---- ИСХОДНЫЙ ОТРЫВОК
Цезарь — страница 29 из 148

Помпею сорок восемь лет, у него молодая жена и слабый желудок.

У него начинают портиться отношения с Клодием, открыто оскорбляющим его.

Клодий завладел тем самым прекрасным домом Цицерона, которым он попрекал его на заседании сената и который стоил Цицерону три миллиона пятьсот тысяч сестерциев.

Ему же он не стоил ничего, лишь труда занять его.

— Я возведу красивый портик в Каринах, — говорил Клодий, — в пару моему портику на Палатинском холме.

Его портиком на Палатинском холме был дом Цицерона.

Его портиком в Каринах должен был стать дом Помпея.

Клодию тридцать лет, у него отвратительная репутация, и в дарованиях он уступает Катилине.

Он будет сокрушен Помпеем или, если ему посчастливится, одержит над ним верх.

Если он будет сокрушен Помпеем, Помпей вследствие этой победы наверняка потеряет остатки своей популярности.

Если же Клодий одержит верх, то Клодий не был врагом, серьезно беспокоившим Цезаря.

Между тем Цезарь понимал, что для него настало время совершить нечто великое, способное, если можно так выразиться, придать ему новые силы.
--------
---- ПРЕДОСТАВЛЕННЫЕ ЗАПИСИ
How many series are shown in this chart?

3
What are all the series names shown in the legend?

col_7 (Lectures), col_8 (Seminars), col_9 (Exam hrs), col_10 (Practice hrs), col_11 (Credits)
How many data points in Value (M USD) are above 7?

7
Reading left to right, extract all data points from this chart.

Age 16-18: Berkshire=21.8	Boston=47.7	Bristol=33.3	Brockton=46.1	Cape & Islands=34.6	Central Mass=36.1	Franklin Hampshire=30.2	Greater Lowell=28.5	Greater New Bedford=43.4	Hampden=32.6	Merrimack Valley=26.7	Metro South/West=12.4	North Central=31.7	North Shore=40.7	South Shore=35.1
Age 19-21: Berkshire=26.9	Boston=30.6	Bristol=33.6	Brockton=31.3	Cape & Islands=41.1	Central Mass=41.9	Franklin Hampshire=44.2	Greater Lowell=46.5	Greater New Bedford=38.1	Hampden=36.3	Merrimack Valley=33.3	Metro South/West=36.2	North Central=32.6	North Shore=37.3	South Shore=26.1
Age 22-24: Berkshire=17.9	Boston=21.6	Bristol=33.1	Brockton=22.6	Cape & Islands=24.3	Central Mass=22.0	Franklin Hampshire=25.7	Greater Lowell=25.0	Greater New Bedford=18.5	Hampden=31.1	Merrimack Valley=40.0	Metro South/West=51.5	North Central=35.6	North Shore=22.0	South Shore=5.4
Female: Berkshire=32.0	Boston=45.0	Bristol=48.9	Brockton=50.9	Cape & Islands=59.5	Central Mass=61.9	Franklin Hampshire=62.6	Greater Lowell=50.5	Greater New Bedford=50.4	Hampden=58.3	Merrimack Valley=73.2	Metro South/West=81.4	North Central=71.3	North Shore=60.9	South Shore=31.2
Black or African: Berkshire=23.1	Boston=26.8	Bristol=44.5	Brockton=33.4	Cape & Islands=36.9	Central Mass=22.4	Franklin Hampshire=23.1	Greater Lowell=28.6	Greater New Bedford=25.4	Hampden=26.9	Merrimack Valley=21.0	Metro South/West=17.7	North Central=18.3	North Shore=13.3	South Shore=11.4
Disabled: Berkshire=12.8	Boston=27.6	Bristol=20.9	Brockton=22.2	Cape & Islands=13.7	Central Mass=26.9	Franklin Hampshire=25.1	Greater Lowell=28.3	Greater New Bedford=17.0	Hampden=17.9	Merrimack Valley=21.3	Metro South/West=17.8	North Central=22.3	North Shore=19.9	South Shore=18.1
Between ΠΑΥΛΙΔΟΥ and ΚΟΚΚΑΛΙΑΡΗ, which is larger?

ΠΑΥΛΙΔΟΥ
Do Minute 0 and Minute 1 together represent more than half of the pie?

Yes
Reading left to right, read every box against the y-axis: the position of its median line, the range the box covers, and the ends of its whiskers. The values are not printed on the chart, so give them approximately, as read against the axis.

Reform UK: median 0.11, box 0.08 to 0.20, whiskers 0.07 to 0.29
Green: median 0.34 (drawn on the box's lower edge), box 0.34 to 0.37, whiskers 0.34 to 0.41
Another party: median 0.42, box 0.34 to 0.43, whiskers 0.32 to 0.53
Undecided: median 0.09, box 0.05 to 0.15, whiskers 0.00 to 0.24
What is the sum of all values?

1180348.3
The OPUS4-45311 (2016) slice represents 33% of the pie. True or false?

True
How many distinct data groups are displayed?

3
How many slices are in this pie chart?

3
--------
▶ **ЗАДАНИЕ A**: Перечислите, пожалуйста, всех людей, которые названы в отрывке по имени.
▶ **ЗАДАНИЕ B**: Перепишите из отрывка дословно фрагмент от слов «Если он будет» до слов «ему новые силы.» включительно.

▶ **ОТВЕТ К ЗАДАНИЮ A**: Помпей, Клодий, Цицерон, Катилина, Цезарь

▶ **ОТВЕТ К ЗАДАНИЮ B**:
Если он будет сокрушен Помпеем, Помпей вследствие этой победы наверняка потеряет остатки своей популярности.

Если же Клодий одержит верх, то Клодий не был врагом, серьезно беспокоившим Цезаря.

Между тем Цезарь понимал, что для него настало время совершить нечто великое, способное, если можно так выразиться, придать ему новые силы.